_PROVIDED DATA_:
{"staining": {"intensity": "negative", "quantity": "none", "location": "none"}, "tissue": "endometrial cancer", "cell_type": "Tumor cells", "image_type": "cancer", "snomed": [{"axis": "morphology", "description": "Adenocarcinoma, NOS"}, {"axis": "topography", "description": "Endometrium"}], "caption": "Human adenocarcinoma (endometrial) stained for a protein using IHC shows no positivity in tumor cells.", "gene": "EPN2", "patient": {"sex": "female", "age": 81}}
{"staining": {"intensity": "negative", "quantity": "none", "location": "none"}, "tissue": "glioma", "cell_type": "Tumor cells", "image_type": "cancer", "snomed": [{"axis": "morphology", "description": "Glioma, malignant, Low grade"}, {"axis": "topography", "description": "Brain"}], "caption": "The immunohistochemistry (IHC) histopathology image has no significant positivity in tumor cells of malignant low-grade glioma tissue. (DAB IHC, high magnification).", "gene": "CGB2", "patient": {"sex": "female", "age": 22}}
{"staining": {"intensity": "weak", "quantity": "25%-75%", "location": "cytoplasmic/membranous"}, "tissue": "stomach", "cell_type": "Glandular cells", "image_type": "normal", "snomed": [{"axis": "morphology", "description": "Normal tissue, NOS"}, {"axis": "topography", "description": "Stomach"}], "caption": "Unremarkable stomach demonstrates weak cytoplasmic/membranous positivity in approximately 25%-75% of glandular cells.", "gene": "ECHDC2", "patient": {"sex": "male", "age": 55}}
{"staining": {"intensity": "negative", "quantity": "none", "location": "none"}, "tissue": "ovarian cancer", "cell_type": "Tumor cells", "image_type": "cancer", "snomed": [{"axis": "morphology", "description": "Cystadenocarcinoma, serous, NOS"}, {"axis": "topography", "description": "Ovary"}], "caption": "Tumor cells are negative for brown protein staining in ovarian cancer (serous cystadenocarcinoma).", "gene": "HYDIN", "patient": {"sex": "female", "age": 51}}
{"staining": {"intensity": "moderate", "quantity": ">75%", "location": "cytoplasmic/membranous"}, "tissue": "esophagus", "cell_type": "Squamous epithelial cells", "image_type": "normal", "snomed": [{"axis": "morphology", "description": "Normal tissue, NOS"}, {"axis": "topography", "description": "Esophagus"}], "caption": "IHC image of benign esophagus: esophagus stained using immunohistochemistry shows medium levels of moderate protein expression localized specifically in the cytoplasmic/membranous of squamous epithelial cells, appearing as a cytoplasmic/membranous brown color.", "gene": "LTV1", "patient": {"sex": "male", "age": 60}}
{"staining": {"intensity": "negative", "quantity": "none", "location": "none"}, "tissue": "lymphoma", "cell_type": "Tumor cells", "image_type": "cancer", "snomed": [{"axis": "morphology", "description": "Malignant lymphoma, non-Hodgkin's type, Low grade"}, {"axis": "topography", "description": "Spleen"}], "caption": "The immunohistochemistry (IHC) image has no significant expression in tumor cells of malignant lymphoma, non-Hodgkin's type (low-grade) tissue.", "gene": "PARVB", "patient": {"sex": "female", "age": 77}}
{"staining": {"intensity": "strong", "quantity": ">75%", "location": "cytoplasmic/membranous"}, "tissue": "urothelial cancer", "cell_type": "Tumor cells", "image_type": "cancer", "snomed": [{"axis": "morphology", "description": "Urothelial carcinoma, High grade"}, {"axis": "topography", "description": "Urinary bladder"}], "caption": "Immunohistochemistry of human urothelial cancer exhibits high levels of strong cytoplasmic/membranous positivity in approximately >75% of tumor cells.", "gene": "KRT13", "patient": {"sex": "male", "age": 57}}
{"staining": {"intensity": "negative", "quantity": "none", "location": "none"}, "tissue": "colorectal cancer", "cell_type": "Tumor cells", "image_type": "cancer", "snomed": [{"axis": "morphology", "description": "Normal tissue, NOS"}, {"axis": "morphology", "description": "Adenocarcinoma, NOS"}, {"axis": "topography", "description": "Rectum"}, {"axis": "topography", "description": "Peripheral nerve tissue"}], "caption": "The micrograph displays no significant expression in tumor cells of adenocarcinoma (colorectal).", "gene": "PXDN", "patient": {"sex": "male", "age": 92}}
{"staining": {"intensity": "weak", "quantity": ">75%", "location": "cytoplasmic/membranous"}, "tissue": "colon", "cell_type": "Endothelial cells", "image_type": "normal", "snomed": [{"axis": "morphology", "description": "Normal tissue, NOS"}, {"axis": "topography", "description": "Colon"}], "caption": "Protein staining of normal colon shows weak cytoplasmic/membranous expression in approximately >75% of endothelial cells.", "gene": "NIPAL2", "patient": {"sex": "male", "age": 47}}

_YOUR OBJECTIVE_:
What is needed here is a word-for-word copy of the whole listing.

_TASK ANSWER_:
{"staining": {"intensity": "negative", "quantity": "none", "location": "none"}, "tissue": "endometrial cancer", "cell_type": "Tumor cells", "image_type": "cancer", "snomed": [{"axis": "morphology", "description": "Adenocarcinoma, NOS"}, {"axis": "topography", "description": "Endometrium"}], "caption": "Human adenocarcinoma (endometrial) stained for a protein using IHC shows no positivity in tumor cells.", "gene": "EPN2", "patient": {"sex": "female", "age": 81}}
{"staining": {"intensity": "negative", "quantity": "none", "location": "none"}, "tissue": "glioma", "cell_type": "Tumor cells", "image_type": "cancer", "snomed": [{"axis": "morphology", "description": "Glioma, malignant, Low grade"}, {"axis": "topography", "description": "Brain"}], "caption": "The immunohistochemistry (IHC) histopathology image has no significant positivity in tumor cells of malignant low-grade glioma tissue. (DAB IHC, high magnification).", "gene": "CGB2", "patient": {"sex": "female", "age": 22}}
{"staining": {"intensity": "weak", "quantity": "25%-75%", "location": "cytoplasmic/membranous"}, "tissue": "stomach", "cell_type": "Glandular cells", "image_type": "normal", "snomed": [{"axis": "morphology", "description": "Normal tissue, NOS"}, {"axis": "topography", "description": "Stomach"}], "caption": "Unremarkable stomach demonstrates weak cytoplasmic/membranous positivity in approximately 25%-75% of glandular cells.", "gene": "ECHDC2", "patient": {"sex": "male", "age": 55}}
{"staining": {"intensity": "negative", "quantity": "none", "location": "none"}, "tissue": "ovarian cancer", "cell_type": "Tumor cells", "image_type": "cancer", "snomed": [{"axis": "morphology", "description": "Cystadenocarcinoma, serous, NOS"}, {"axis": "topography", "description": "Ovary"}], "caption": "Tumor cells are negative for brown protein staining in ovarian cancer (serous cystadenocarcinoma).", "gene": "HYDIN", "patient": {"sex": "female", "age": 51}}
{"staining": {"intensity": "moderate", "quantity": ">75%", "location": "cytoplasmic/membranous"}, "tissue": "esophagus", "cell_type": "Squamous epithelial cells", "image_type": "normal", "snomed": [{"axis": "morphology", "description": "Normal tissue, NOS"}, {"axis": "topography", "description": "Esophagus"}], "caption": "IHC image of benign esophagus: esophagus stained using immunohistochemistry shows medium levels of moderate protein expression localized specifically in the cytoplasmic/membranous of squamous epithelial cells, appearing as a cytoplasmic/membranous brown color.", "gene": "LTV1", "patient": {"sex": "male", "age": 60}}
{"staining": {"intensity": "negative", "quantity": "none", "location": "none"}, "tissue": "lymphoma", "cell_type": "Tumor cells", "image_type": "cancer", "snomed": [{"axis": "morphology", "description": "Malignant lymphoma, non-Hodgkin's type, Low grade"}, {"axis": "topography", "description": "Spleen"}], "caption": "The immunohistochemistry (IHC) image has no significant expression in tumor cells of malignant lymphoma, non-Hodgkin's type (low-grade) tissue.", "gene": "PARVB", "patient": {"sex": "female", "age": 77}}
{"staining": {"intensity": "strong", "quantity": ">75%", "location": "cytoplasmic/membranous"}, "tissue": "urothelial cancer", "cell_type": "Tumor cells", "image_type": "cancer", "snomed": [{"axis": "morphology", "description": "Urothelial carcinoma, High grade"}, {"axis": "topography", "description": "Urinary bladder"}], "caption": "Immunohistochemistry of human urothelial cancer exhibits high levels of strong cytoplasmic/membranous positivity in approximately >75% of tumor cells.", "gene": "KRT13", "patient": {"sex": "male", "age": 57}}
{"staining": {"intensity": "negative", "quantity": "none", "location": "none"}, "tissue": "colorectal cancer", "cell_type": "Tumor cells", "image_type": "cancer", "snomed": [{"axis": "morphology", "description": "Normal tissue, NOS"}, {"axis": "morphology", "description": "Adenocarcinoma, NOS"}, {"axis": "topography", "description": "Rectum"}, {"axis": "topography", "description": "Peripheral nerve tissue"}], "caption": "The micrograph displays no significant expression in tumor cells of adenocarcinoma (colorectal).", "gene": "PXDN", "patient": {"sex": "male", "age": 92}}
{"staining": {"intensity": "weak", "quantity": ">75%", "location": "cytoplasmic/membranous"}, "tissue": "colon", "cell_type": "Endothelial cells", "image_type": "normal", "snomed": [{"axis": "morphology", "description": "Normal tissue, NOS"}, {"axis": "topography", "description": "Colon"}], "caption": "Protein staining of normal colon shows weak cytoplasmic/membranous expression in approximately >75% of endothelial cells.", "gene": "NIPAL2", "patient": {"sex": "male", "age": 47}}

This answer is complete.